Wood boilers use the latest technology to control the amount of fuel and air released to the burner. The standard size and quality of pellets ensure an extremely efficient and clean heating system. The lower cost of the fuel competes well with similar oil systems.

Coillte HQ
Wood chips/pellets boiler at Coillte Office, Wicklow

Your checklist for selecting a wood boiler

  • Efficiency of 85% or higher
  • CO2 Emissions less than 200 mg/m3
  • After sales service contract
  • Automatic cleaning
  • Good quality burn-back protection
Details on funding can be found in the 'Policy and Funding' section. Alternatively visit the Grants section of our website.

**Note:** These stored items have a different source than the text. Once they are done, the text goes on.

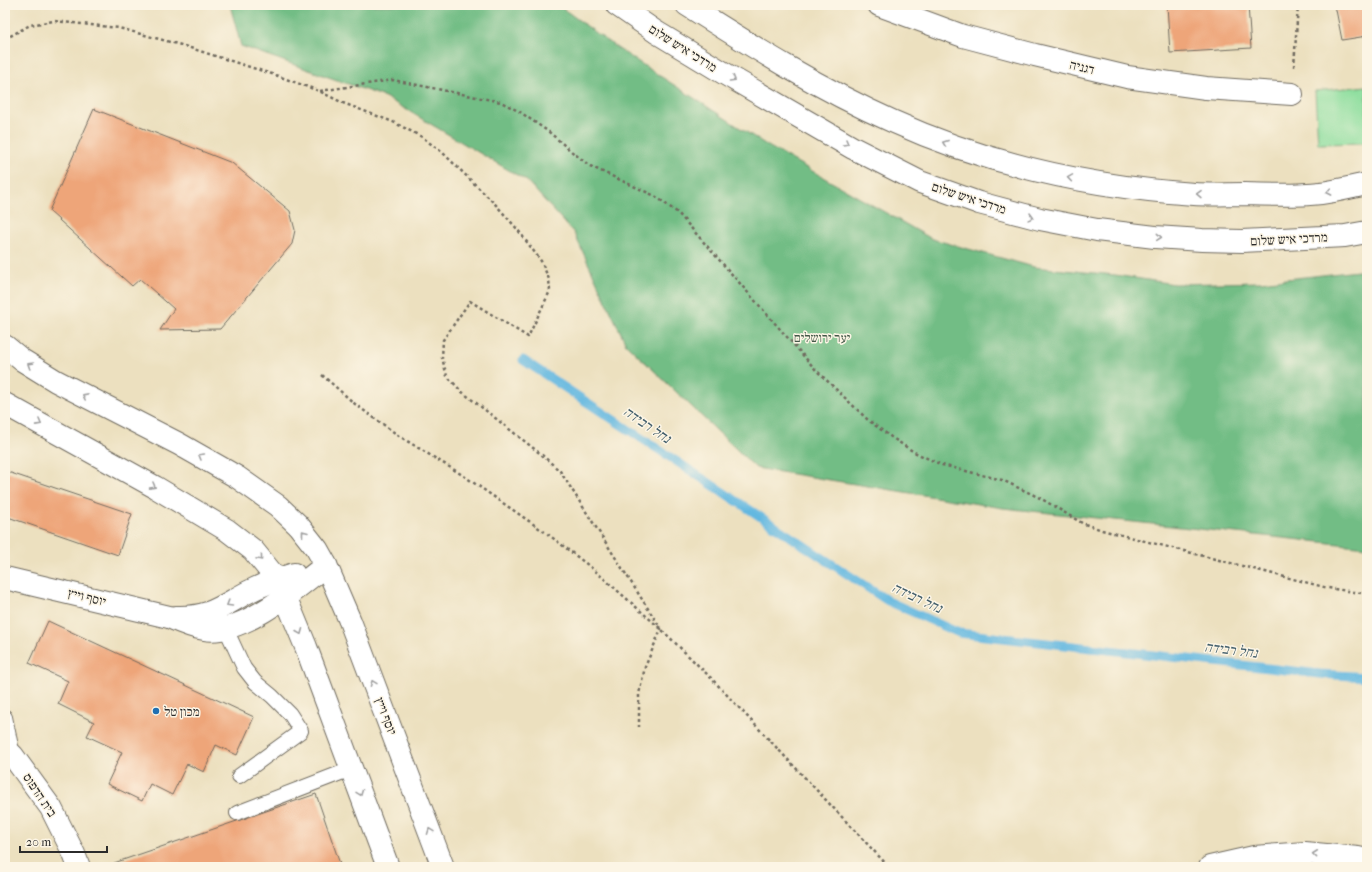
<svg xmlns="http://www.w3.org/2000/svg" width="1372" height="872" viewBox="0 0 1372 872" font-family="'IM FELL French Canon','Frank Ruhl Libre',serif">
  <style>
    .green { fill: #8dde9e; stroke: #5c8464 }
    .forest { fill: #72bd85; stroke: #4e7458 }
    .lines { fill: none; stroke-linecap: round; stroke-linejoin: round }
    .stream { stroke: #64b8e0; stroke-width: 9 }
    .building { fill: #eea579 }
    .service-casing { stroke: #6f6a5f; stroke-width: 16 }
    .minor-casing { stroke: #6f6a5f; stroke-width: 24 }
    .tertiary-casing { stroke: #6f6a5f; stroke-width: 24 }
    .secondary-casing { stroke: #6f6a5f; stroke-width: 24 }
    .primary-casing { stroke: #6f6a5f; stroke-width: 24 }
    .path { stroke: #6f6a5f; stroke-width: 2.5; stroke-dasharray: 3 3; stroke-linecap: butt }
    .service { stroke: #fff; stroke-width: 14 }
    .minor { stroke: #fff; stroke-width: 22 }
    .tertiary { stroke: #fff; stroke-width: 22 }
    .secondary { stroke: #fff; stroke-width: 22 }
    .primary { stroke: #fff; stroke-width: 22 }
    .oneway { stroke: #a0a0a0 }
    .poi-dot { fill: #1f6fb2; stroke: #fcf5e5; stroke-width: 1.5 }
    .labels { text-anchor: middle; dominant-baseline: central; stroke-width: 3; stroke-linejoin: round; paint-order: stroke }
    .street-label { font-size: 13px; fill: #2b2b2b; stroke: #fcf5e5 }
    .park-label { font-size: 13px; fill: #445848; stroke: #fcf5e5 }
    .poi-label { font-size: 13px; fill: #2b2b2b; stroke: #fcf5e5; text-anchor: start }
    .water-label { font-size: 14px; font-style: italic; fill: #3f5c6a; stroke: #fcf5e5 }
  </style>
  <rect width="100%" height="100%" fill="#fcf5e5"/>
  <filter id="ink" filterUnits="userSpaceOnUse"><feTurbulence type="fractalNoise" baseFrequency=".025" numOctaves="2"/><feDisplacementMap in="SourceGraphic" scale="8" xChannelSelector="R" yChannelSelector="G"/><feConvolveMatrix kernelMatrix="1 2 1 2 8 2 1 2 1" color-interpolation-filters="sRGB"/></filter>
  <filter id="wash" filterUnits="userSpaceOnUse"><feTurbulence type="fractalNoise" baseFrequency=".012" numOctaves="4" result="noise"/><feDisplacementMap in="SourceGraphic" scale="16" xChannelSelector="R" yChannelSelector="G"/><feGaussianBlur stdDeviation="0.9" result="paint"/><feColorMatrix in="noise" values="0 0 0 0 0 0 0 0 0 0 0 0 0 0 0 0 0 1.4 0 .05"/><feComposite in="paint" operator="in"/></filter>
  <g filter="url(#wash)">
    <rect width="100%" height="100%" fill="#ece0bf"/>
    <!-- green -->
    <polygon class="green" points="1367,86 1367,143 1318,144 1315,91"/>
    <!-- forest -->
    <polygon class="forest" points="230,5 558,5 617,48 768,146 932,239 1034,267 1115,275 1174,284 1260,282 1367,270 1367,547 1003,508 756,468 626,344 574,233 527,181 385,97 241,46"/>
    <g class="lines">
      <!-- stream -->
      <polyline class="stream" points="523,360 888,601 959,633 1320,674 1367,677"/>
    </g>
    <g id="blocks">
      <!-- building -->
      <g class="building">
        <polygon points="1167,5 1248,5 1251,48 1170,53"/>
        <polygon points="1335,5 1367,5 1367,36 1342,40"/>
        <polygon points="94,109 232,163 290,211 295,230 292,244 220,329 160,330 174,309 140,279 132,286 49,211"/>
        <polygon points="5,471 132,514 118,555 5,516"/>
        <polygon points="48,621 254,717 237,755 216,745 204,772 187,764 172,795 150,784 142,801 107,784 122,752 87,736 94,722 58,704 68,681 29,663"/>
        <polygon points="316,794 341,867 115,867 114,863"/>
      </g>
    </g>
  </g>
  <g filter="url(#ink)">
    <use href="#blocks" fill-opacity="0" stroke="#6f6a5f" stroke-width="1"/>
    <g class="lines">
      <defs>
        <g id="service">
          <polyline points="226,629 244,668 255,682 272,696 290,714 301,731 239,776"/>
          <polyline points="5,717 13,756"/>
          <polyline points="237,813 351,769"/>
        </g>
        <polyline id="minor" points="879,5 963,36 1035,55 1127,77 1206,88 1292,94"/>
        <g id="tertiary">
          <path d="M 5,578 L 169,617 C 180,622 191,627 204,629 C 242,636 297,588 326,565"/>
          <path d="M 176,617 C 210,618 220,607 248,592 C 263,584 278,579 294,574"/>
          <polyline points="5,748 13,756 51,808 74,854 79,867"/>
        </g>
        <g id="secondary">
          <polyline points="5,346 22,360 56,381 179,444 237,477 278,506 298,525 317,549 326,565 350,621 443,867"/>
          <polyline points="5,404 155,487 227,530 253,550 271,572 285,596 306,647 388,867"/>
          <polyline points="1210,867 1254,857 1305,853 1358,858 1367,860"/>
        </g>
        <g id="primary">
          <polyline points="617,5 656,32 727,75 853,148 920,182 979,203 1040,219 1097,230 1155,237 1202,240 1242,241 1345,236 1367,232"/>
          <path d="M 687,5 C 753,47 820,89 892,121 C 987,164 1090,187 1194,194 C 1210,195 1228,194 1244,194 C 1269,195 1296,196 1321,193 C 1336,191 1352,187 1367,184"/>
        </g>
      </defs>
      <!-- service casing -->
      <use href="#service" class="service-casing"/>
      <!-- minor casing -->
      <use href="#minor" class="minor-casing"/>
      <!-- tertiary casing -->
      <use href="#tertiary" class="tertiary-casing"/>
      <!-- secondary casing -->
      <use href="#secondary" class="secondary-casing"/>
      <!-- primary casing -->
      <use href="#primary" class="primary-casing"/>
      <!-- path -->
      <g class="path">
        <polyline points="5,39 30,25 54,21 119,28 181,45 278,76 319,91 343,103 393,122 422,137 443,153 496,205 518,230 541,261 549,279 550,291 528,337 470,301 443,340 442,358 447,376 461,391 542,455 560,471 661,629 645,667 639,694 639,727"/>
        <polyline points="1294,67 1298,5"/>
        <polyline points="320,91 393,80 501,102 520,112 549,132 571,151 590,166 655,196 678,213 816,370 868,420 891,437 914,452 942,465 1002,480 1040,498 1082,523 1102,530 1328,588 1367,594"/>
        <polyline points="322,375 355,404 399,436 464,476 549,535 593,569 661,629 711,678 889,867"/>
      </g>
      <!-- service -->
      <use href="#service" class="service"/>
      <!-- minor -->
      <use href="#minor" class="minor"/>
      <!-- tertiary -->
      <use href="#tertiary" class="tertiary"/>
      <!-- secondary -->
      <use href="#secondary" class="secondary"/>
      <!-- primary -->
      <use href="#primary" class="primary"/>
    </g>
    <!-- one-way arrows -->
    <defs><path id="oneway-chevron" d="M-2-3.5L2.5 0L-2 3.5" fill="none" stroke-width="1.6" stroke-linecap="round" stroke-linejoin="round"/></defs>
    <g class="oneway">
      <use href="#oneway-chevron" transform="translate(733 79) rotate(30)"/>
      <use href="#oneway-chevron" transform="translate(846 143) rotate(30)"/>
      <use href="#oneway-chevron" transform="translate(945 143) rotate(-160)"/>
      <use href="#oneway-chevron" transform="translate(1070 178) rotate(-171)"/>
      <use href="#oneway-chevron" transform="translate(1329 192) rotate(169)"/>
      <use href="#oneway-chevron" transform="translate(1199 194) rotate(-179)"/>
      <use href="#oneway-chevron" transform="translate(1031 217) rotate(15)"/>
      <use href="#oneway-chevron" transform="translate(1159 237) rotate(5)"/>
      <use href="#oneway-chevron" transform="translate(30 365) rotate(-148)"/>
      <use href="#oneway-chevron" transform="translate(85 396) rotate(-153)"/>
      <use href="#oneway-chevron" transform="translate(39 423) rotate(29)"/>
      <use href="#oneway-chevron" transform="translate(201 456) rotate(-150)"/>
      <use href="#oneway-chevron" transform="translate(153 486) rotate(29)"/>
      <use href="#oneway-chevron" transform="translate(304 533) rotate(-128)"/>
      <use href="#oneway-chevron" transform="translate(260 558) rotate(50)"/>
      <use href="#oneway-chevron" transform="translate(229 604) rotate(149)"/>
      <use href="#oneway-chevron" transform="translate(300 632) rotate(68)"/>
      <use href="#oneway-chevron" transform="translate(373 683) rotate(-111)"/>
      <use href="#oneway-chevron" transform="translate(360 793) rotate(69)"/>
      <use href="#oneway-chevron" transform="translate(430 831) rotate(-111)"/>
      <use href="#oneway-chevron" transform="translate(1315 854) rotate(-174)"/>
    </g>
  </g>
  <!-- markers -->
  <circle class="poi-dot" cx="156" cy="711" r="4"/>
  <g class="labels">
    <!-- street labels -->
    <g class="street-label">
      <text transform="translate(683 48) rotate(32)">מרדכי איש שלום</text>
      <text transform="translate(1082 67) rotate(13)">דגניה</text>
      <text transform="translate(969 198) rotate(18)">מרדכי איש שלום</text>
      <text transform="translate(1289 239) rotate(-3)">מרדכי איש שלום</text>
      <text transform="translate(87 597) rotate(14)">יוסף וייץ</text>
      <text transform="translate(386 716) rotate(69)">יוסף וייץ</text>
      <text transform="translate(40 795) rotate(56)">בית הדפוס</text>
    </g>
    <!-- park labels -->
    <g class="park-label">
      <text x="822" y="337">יער ירושלים</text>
    </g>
    <!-- poi labels -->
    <g class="poi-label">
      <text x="164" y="711">מכון טל</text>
    </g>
    <!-- water labels -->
    <g class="water-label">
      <text transform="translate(647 425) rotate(34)">נחל רבידה</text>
      <text transform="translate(917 598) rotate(25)">נחל רבידה</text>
      <text transform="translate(1231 650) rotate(7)">נחל רבידה</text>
    </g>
  </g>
  <!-- margin -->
  <rect width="1372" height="872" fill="none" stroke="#fcf5e5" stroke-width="20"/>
  <!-- scale -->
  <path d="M20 846v6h87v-6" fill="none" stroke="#2b2b2b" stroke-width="2"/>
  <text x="26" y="846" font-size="12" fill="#2b2b2b" stroke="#fcf5e5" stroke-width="3" paint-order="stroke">20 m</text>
</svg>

EN 303-5Heating boilers for solid fuels, hand and automatically stoked, nominal heat output of up to 300 kW

This standard is applicable to solid fuel boilers (including chip and pellet boilers). The solid fuels covered include chips, pellets, briquettes and sawdust. A boiler needs to meet a number of pre-set criteria to pass the standard. The main criterion include:

  • Minimum nominal efficiency
  • Operator / Installation manual covering minimum requirements
  • CO emissions must be below pre-defined thresholds
  • Dust emissions must be below defined thresholds
  • Organically bound carbon emissions must be below defined thresholds

It is strongly recommended that any boilers or stoves you consider purchasing have been tested to the appropriate EN standard. In this way a degree of quality can be assured.